The first point seems pretty simple, but maybe for someone finding themselves at the trail head of the path for the first time it may not be that obvious.
One of the reasons a good teacher is of importance is for just this problem. Your friends and family, everyone you know, has an opinion and are more than willing to share it with you even though they aren't practitioners and, therefore, don't know what they are talking about. Or, only have a limited clue.
Maybe the reason people think they can tell you that you don't need to do [something] in order to find "the answers" is because they aren't asking the same questions you are. For the majority of people, "the answers" can be found in their everyday life, in the messages they receive from friends, from the television, from the radio, from newspapers & magazines. This is the old adage of grow up, get a job, start a family, and everything will take care of itself. It's worked for everyone else, hasn't it?
Has it? That's the question to ask yourself. Have those options, those sources of information, shown anyone on this path even a glimpse of an answer that seems to address the questions that rattle around in your head? The obvious answer should be no. I'm not saying that their questions and answers are wrong, i'm only pointing out that their answers are not related to the questions you may have. Unless the person you are talking to can show that they are asking the same questions you are, why would you accept their answer as relevant?

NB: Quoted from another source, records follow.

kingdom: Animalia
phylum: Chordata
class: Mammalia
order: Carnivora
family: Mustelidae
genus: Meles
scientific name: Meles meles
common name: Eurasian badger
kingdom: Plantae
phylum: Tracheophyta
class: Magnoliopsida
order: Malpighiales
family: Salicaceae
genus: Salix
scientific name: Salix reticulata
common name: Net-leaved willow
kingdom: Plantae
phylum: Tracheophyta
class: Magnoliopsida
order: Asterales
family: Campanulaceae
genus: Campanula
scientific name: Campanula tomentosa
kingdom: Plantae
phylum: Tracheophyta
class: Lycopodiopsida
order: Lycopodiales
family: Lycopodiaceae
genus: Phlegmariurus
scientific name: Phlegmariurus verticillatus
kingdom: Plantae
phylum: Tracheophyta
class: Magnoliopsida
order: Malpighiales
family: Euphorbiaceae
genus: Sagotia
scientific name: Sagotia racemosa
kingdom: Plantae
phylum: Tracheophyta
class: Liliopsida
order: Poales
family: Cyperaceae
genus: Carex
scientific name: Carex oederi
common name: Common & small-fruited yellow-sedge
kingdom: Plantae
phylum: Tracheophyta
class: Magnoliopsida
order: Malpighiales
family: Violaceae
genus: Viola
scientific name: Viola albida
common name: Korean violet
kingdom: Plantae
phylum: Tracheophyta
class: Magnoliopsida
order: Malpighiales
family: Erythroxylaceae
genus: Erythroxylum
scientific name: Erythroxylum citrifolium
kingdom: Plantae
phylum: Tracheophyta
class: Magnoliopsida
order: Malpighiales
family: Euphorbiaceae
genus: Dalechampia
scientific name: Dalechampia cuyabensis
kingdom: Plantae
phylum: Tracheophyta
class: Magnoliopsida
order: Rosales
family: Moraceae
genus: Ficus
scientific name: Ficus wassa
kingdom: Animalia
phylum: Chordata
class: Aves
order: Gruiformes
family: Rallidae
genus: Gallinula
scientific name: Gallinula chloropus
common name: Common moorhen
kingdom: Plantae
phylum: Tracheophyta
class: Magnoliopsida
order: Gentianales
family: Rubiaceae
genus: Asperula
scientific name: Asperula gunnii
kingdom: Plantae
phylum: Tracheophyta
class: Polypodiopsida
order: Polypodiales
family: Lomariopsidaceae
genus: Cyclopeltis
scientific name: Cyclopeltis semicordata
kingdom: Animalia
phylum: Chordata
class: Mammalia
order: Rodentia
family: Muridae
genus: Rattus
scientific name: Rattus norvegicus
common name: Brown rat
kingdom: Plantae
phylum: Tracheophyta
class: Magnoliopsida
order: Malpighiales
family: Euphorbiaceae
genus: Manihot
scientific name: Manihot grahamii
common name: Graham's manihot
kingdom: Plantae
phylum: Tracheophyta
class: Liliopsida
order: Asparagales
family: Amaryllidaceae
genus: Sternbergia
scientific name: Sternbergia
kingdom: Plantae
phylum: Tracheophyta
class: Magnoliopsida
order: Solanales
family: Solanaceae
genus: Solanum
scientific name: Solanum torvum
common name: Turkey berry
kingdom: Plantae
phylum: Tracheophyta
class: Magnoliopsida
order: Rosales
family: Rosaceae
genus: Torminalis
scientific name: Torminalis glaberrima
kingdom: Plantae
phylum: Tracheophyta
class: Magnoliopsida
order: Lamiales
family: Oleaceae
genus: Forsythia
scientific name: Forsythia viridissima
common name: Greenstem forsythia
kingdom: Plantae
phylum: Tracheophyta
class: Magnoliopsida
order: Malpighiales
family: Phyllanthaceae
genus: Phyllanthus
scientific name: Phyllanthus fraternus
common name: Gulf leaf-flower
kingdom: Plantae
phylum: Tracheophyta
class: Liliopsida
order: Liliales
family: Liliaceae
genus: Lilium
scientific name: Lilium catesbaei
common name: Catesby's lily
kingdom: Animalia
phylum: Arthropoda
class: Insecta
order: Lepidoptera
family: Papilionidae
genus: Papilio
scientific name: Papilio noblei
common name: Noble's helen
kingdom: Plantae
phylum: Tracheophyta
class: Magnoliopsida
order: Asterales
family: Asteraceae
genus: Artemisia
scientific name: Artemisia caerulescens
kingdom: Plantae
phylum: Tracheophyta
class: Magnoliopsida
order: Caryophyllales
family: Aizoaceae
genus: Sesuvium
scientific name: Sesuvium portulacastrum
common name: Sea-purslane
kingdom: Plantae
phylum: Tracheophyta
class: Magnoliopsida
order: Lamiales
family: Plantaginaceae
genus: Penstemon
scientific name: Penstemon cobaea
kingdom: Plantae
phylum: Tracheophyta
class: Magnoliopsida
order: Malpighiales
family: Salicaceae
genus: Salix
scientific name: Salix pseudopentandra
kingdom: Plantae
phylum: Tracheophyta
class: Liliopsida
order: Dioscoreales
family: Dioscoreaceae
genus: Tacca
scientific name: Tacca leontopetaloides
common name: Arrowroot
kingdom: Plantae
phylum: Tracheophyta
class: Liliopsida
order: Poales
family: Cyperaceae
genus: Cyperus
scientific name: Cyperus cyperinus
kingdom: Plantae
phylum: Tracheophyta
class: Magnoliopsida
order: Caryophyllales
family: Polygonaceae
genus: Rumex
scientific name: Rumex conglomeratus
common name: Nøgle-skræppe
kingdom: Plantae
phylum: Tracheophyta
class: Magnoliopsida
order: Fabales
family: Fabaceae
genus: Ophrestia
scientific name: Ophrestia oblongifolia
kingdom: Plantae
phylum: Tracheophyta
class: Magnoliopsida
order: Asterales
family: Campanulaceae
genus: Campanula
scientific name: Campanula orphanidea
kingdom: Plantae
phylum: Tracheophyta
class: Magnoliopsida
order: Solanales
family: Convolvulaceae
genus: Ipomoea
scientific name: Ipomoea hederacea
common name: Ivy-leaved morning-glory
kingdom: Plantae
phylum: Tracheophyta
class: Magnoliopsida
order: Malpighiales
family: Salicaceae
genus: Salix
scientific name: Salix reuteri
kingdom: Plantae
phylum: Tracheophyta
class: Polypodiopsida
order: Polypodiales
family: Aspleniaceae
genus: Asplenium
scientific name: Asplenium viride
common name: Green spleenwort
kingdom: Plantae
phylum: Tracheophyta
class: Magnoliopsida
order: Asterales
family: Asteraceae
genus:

The second part of this is to say, though, that they are right. You don't need to go on a long walk to find any answers. You don't need to go to a meditation retreat to find any answers. You don't need to do anything special to find any answers. That's all true. BUT, for most people, you have to learn somewhere and, as mentioned, until you get the basics under your belt the noise and chatter of everyday life is just too much to overcome on your own. There's the radio, TV, the internet, Facebook, Twitter, mobile phones, mp3 players, ... the list goes on and on. It almost takes a superman/woman to be able to say "enough is enough" and disconnect for short periods of time on a regular basis.
It can be done, though. Lots of people do it. Daily.
Absolutely commit to a daily period of meditation, either early in the morning, as soon as you get up, or just before bed. Commit. Leave no room for doubt. Even if it's only for 5 minutes. Then once a month commit to an hour on one day. Two thirty minute sittings, four 15 minute sittings, or even six ten minute sittings, stretched throughout the day. Anytime between getting up in the morning and going back to bed that night. The key is sticking with it, not giving in to discouragement and apathy.
Do you need to go on a long walk? No, but it's a great place to start without the normal distractions. Do you need to sign up for a meditation retreat somewhere? No, but it's a great place to start. Or, just ask around until you find someone who already meditates in your town and contact them. Tell them, "listen, i'm new to this, and can't afford a full retreat anywhere, but i really want to learn to meditate. Can you teach me the basics?" Who would say no?
Later, in response to my saying, about the henro trail:
Their reply was simple:
I don't ever remember finding the path scary so it's hard for me to understand this point. Zen, for me, was always a no-brainer, so obviously true, so obviously pointing in the right direction, so obviously pointing to pertinent and valuable answers that it was just the obvious thing to do.
I never found it disconcerting to hear that i may not be who i thought i was, that the world may not be what we think it is, that the way most people live their lives, that the way i had been living my life, was leading in a direction opposite where my heart wanted to go. As far back as i can remember my response has always been, "Ok, then what do you think it's like? Show me."
What does it mean to "open yourself wide enough to let [the answers] in"? It doesn't entail "doing" anything. It entails stopping what you are currently doing, it means throwing in the towel and surrendering to your questions. It means giving up the chase for answers where you have been looking for them up to now.
Opening yourself simply means setting aside your past and turning off worries about the future and seeing what life looks like only in the present moment. For five minutes if that's all you can manage, but eventually for hour after hour, day after day. Open yourself to what this present moment contains, as it is, unadulterated by all those thoughts of what it should be or what you wish it would be. Uncontaminated by what you have been conditioned to believe it is supposed to be.
Let Life be who you are, forget who you think you are (gender, race, nationality, religion, social level, parental status, friendship status, etc).
"Opening" isn't something you do, it's something you don't do. It's letting go of what you used to do and seeing what presents itself with this new mindset.
This path seems to many to be a place where you learn things. It's not. It's a place where you unlearn everything. It's where you leave bits and pieces of who you were along the side of the trail because you realize they are no longer needed, or wanted. Where you drop off unneeded baggage because carrying it no longer makes sense. Scary? I don't think so. I'd call it liberating.
1 comment:
The “opening up” you describe is exciting—even exhilarating! We can walk the path of life with eyes focused narrowly ahead, closing our selves off to the possibilities for discovery around us. Or, we can view the journey as an adventure in which the norm is to be surprised and we expect to “unlearn” something in every encounter. Each piece of our old self we leave behind makes our step lighter and more joyous. How exciting is that!